• _Job item_
Output only the stretch of the listing that starts at the line containing "Rendered at 1500 by 844 pixels." and ends at the line containing "Identify the document elements. Format: label text...", reproduced exactly with both ends.

• _Data listing_
■ ■ ■ ■ ■ ■ ■

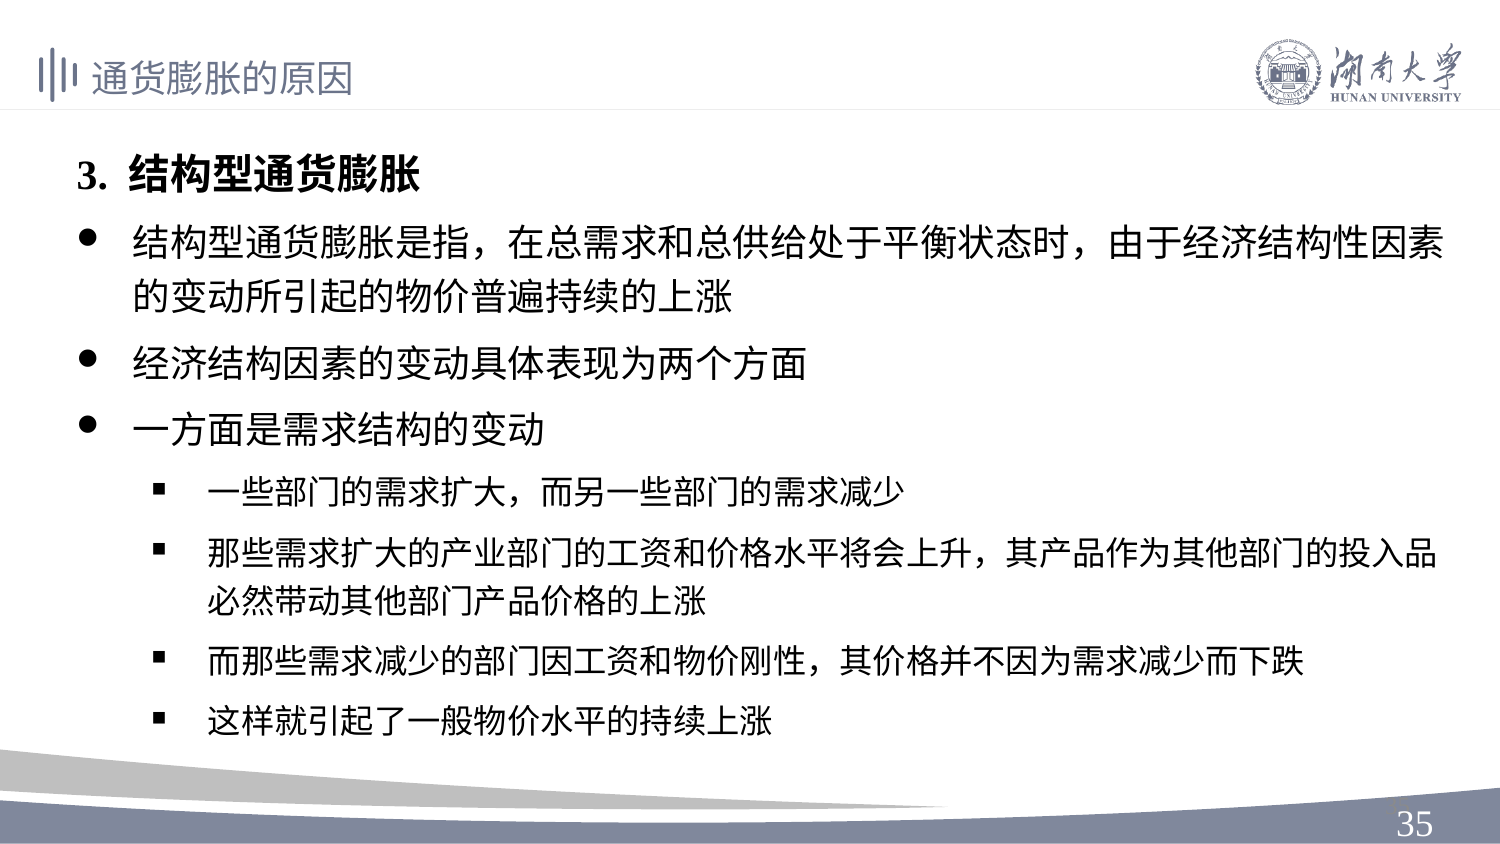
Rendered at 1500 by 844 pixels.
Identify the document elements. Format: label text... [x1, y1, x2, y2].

■ ■ ■ ■ ■ ■ ■

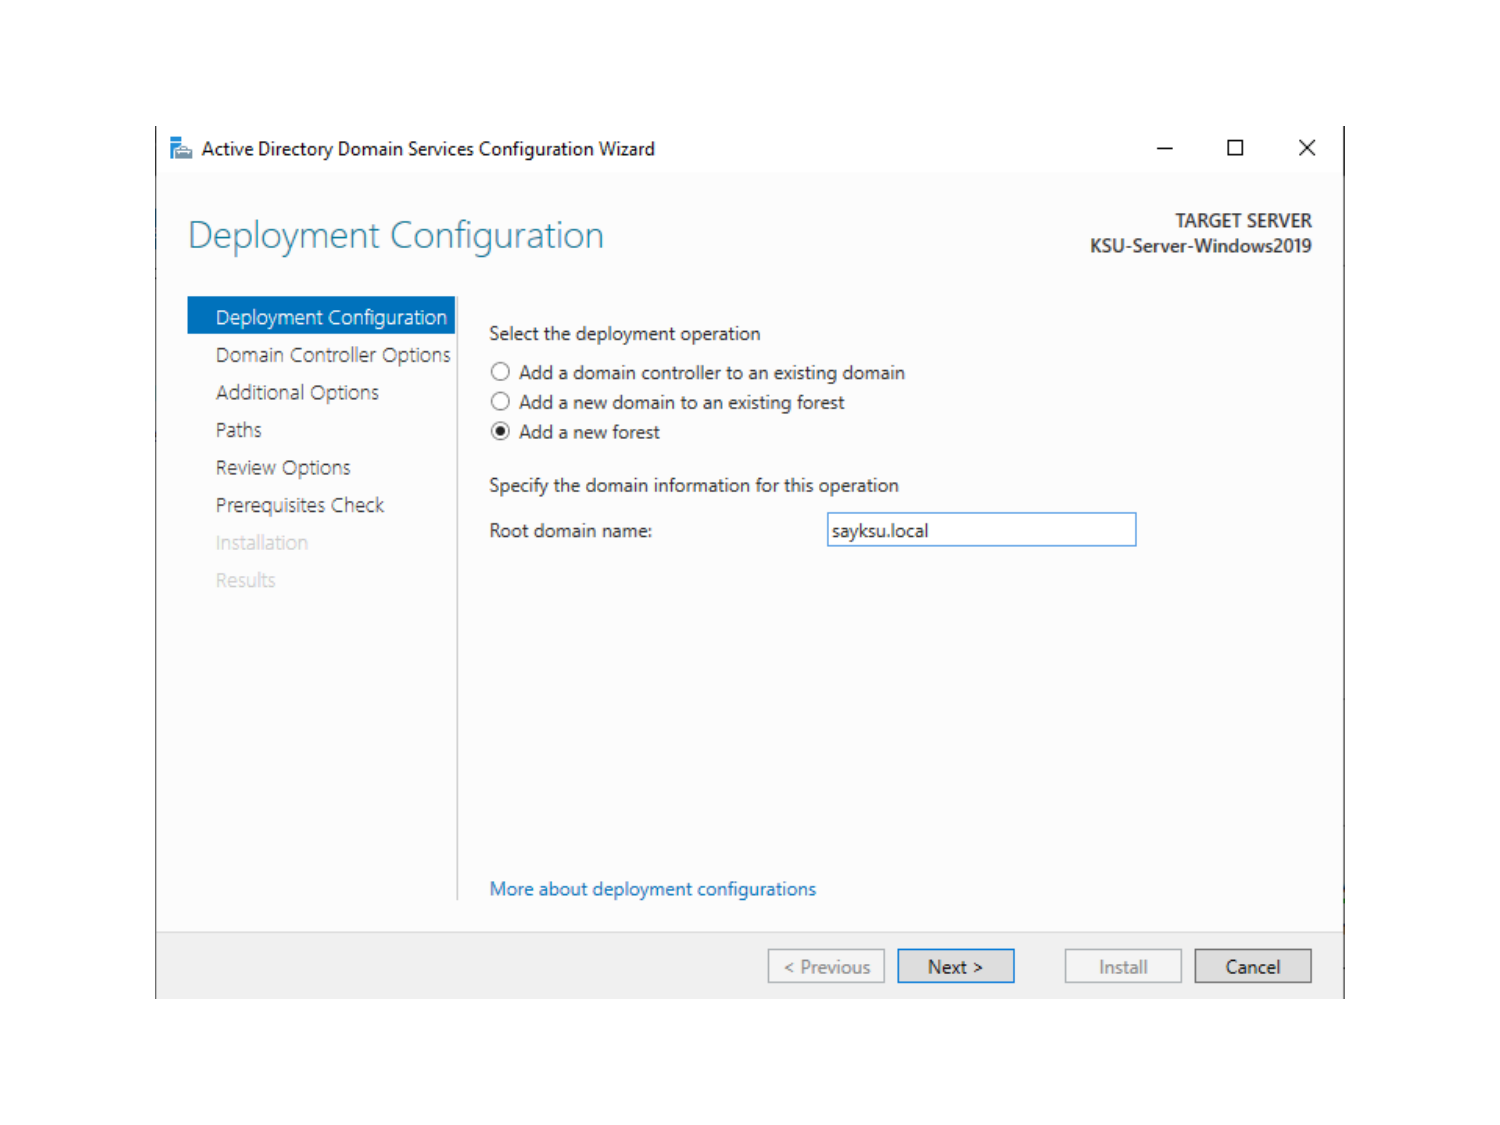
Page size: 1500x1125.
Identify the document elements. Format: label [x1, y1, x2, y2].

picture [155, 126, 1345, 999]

■ ■ ■ ■ ■ ■ ■

• _Output for this task_
Rendered at 1500 by 844 pixels.
Identify the document elements. Format: label text... [x1, y1, x2, y2].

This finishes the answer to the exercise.